PROBLEM STATEMENT:
Omit every picture, then return each line of the data below exactly.

(Data items)
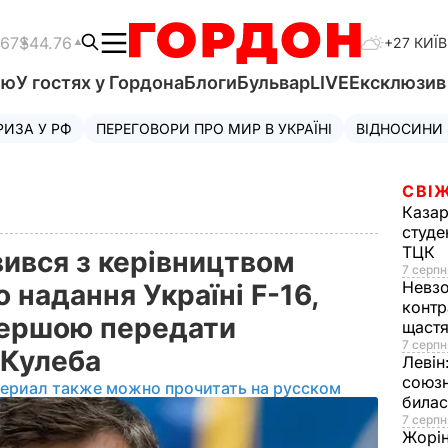
.67
$44.76
+27 КИЇВ
'ю
У гостях у Гордона
Блоги
Бульвар
LIVE
Ексклюзи
РИЗА У РФ
ПЕРЕГОВОРИ ПРО МИР В УКРАЇНІ
ВІДНОСИНИ
СВІЖ
Казар
студе
ТЦК
ився з керівництвом
7 серпн
Невз
 надання Україні F-16,
контр
першою передати
щаст
7 серпн
– Кулеба
Левін
союзн
териал также можно прочитать на русском
билас
7 серпн
Жорі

REPLY TO THE TASK:
.67
$44.76
+27 КИЇВ
'ю
У гостях у Гордона
Блоги
Бульвар
LIVE
Ексклюзи
РИЗА У РФ
ПЕРЕГОВОРИ ПРО МИР В УКРАЇНІ
ВІДНОСИНИ
СВІЖ
Казар
студе
ТЦК
ився з керівництвом
7 серпн
Невз
 надання Україні F-16,
контр
першою передати
щаст
7 серпн
– Кулеба
Левін
союзн
териал также можно прочитать на русском
билас
7 серпн
Жорі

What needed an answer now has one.